• _BRANO FORNITO_
<<<<

Lei denuncia la scomparsa di questo dibattito a livello pubblico, e, cosa ancor più grave, anche politico.
«Accade in tutte le democrazie attuali: il vuoto morale regna sovrano nel discorso pubblico. Ed è una delle ragioni per cui la gente è così
disillusa rispetto alla politica e ai partiti. Il discorso
pubblico è dominato in tutto il mondo da questioni piccole,
burocratiche, molto più che dalle grandi questioni morali ed etiche. Eppure penso che ci sia una grande fame da parte dei cittadini
di affrontare tali temi nella dimensione comunitaria».
L'invasione del mercato e dei suoi valori era comprensibile quando l'economia globale cresceva e creava prosperità. Oggi che il mercato è in crisi, come si spiega
l’assenza di un’analisi dei limiti da imporgli? Perché
questo modello continua a riscuotere successo?

>>>>

• _ESTRATTI DELL'ELENCO_
<<<<

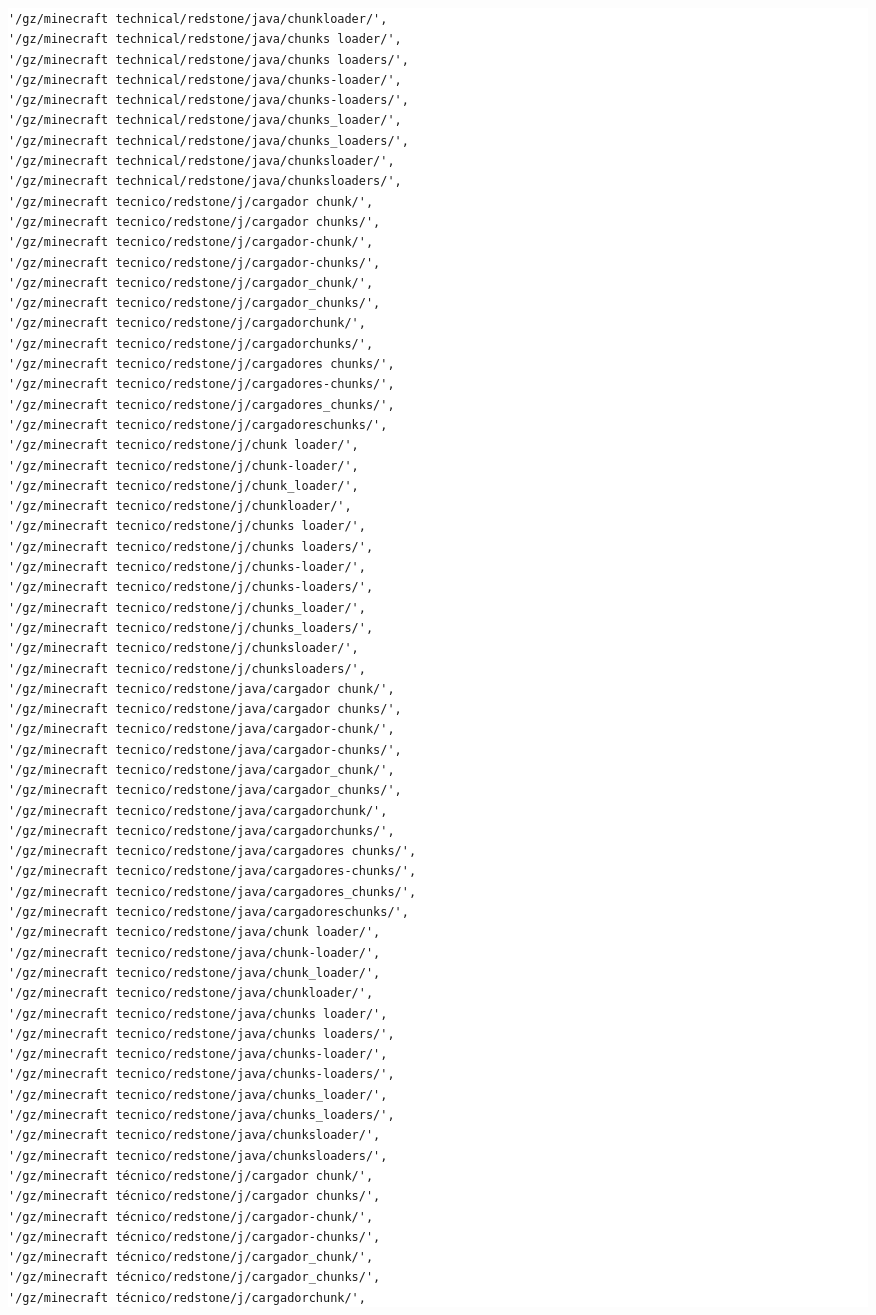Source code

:     '/gz/minecraft technical/redstone/java/chunkloader/',
    '/gz/minecraft technical/redstone/java/chunks loader/',
    '/gz/minecraft technical/redstone/java/chunks loaders/',
    '/gz/minecraft technical/redstone/java/chunks-loader/',
    '/gz/minecraft technical/redstone/java/chunks-loaders/',
    '/gz/minecraft technical/redstone/java/chunks_loader/',
    '/gz/minecraft technical/redstone/java/chunks_loaders/',
    '/gz/minecraft technical/redstone/java/chunksloader/',
    '/gz/minecraft technical/redstone/java/chunksloaders/',
    '/gz/minecraft tecnico/redstone/j/cargador chunk/',
    '/gz/minecraft tecnico/redstone/j/cargador chunks/',
    '/gz/minecraft tecnico/redstone/j/cargador-chunk/',
    '/gz/minecraft tecnico/redstone/j/cargador-chunks/',
    '/gz/minecraft tecnico/redstone/j/cargador_chunk/',
    '/gz/minecraft tecnico/redstone/j/cargador_chunks/',
    '/gz/minecraft tecnico/redstone/j/cargadorchunk/',
    '/gz/minecraft tecnico/redstone/j/cargadorchunks/',
    '/gz/minecraft tecnico/redstone/j/cargadores chunks/',
    '/gz/minecraft tecnico/redstone/j/cargadores-chunks/',
    '/gz/minecraft tecnico/redstone/j/cargadores_chunks/',
    '/gz/minecraft tecnico/redstone/j/cargadoreschunks/',
    '/gz/minecraft tecnico/redstone/j/chunk loader/',
    '/gz/minecraft tecnico/redstone/j/chunk-loader/',
    '/gz/minecraft tecnico/redstone/j/chunk_loader/',
    '/gz/minecraft tecnico/redstone/j/chunkloader/',
    '/gz/minecraft tecnico/redstone/j/chunks loader/',
    '/gz/minecraft tecnico/redstone/j/chunks loaders/',
    '/gz/minecraft tecnico/redstone/j/chunks-loader/',
    '/gz/minecraft tecnico/redstone/j/chunks-loaders/',
    '/gz/minecraft tecnico/redstone/j/chunks_loader/',
    '/gz/minecraft tecnico/redstone/j/chunks_loaders/',
    '/gz/minecraft tecnico/redstone/j/chunksloader/',
    '/gz/minecraft tecnico/redstone/j/chunksloaders/',
    '/gz/minecraft tecnico/redstone/java/cargador chunk/',
    '/gz/minecraft tecnico/redstone/java/cargador chunks/',
    '/gz/minecraft tecnico/redstone/java/cargador-chunk/',
    '/gz/minecraft tecnico/redstone/java/cargador-chunks/',
    '/gz/minecraft tecnico/redstone/java/cargador_chunk/',
    '/gz/minecraft tecnico/redstone/java/cargador_chunks/',
    '/gz/minecraft tecnico/redstone/java/cargadorchunk/',
    '/gz/minecraft tecnico/redstone/java/cargadorchunks/',
    '/gz/minecraft tecnico/redstone/java/cargadores chunks/',
    '/gz/minecraft tecnico/redstone/java/cargadores-chunks/',
    '/gz/minecraft tecnico/redstone/java/cargadores_chunks/',
    '/gz/minecraft tecnico/redstone/java/cargadoreschunks/',
    '/gz/minecraft tecnico/redstone/java/chunk loader/',
    '/gz/minecraft tecnico/redstone/java/chunk-loader/',
    '/gz/minecraft tecnico/redstone/java/chunk_loader/',
    '/gz/minecraft tecnico/redstone/java/chunkloader/',
    '/gz/minecraft tecnico/redstone/java/chunks loader/',
    '/gz/minecraft tecnico/redstone/java/chunks loaders/',
    '/gz/minecraft tecnico/redstone/java/chunks-loader/',
    '/gz/minecraft tecnico/redstone/java/chunks-loaders/',
    '/gz/minecraft tecnico/redstone/java/chunks_loader/',
    '/gz/minecraft tecnico/redstone/java/chunks_loaders/',
    '/gz/minecraft tecnico/redstone/java/chunksloader/',
    '/gz/minecraft tecnico/redstone/java/chunksloaders/',
    '/gz/minecraft técnico/redstone/j/cargador chunk/',
    '/gz/minecraft técnico/redstone/j/cargador chunks/',
    '/gz/minecraft técnico/redstone/j/cargador-chunk/',
    '/gz/minecraft técnico/redstone/j/cargador-chunks/',
    '/gz/minecraft técnico/redstone/j/cargador_chunk/',
    '/gz/minecraft técnico/redstone/j/cargador_chunks/',
    '/gz/minecraft técnico/redstone/j/cargadorchunk/',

>>>>

• _CONSEGNA_
Aggiorna il brano riportando tutto da "L'invasione del mercato" giù fino a "a riscuotere successo?", con "economia globale" sostituito da "economia mondiale". L'elenco è materiale a sé, separato dal brano.

• _LA TUA RISPOSTA_
L'invasione del mercato e dei suoi valori era comprensibile quando l'economia mondiale cresceva e creava prosperità. Oggi che il mercato è in crisi, come si spiega
l’assenza di un’analisi dei limiti da imporgli? Perché
questo modello continua a riscuotere successo?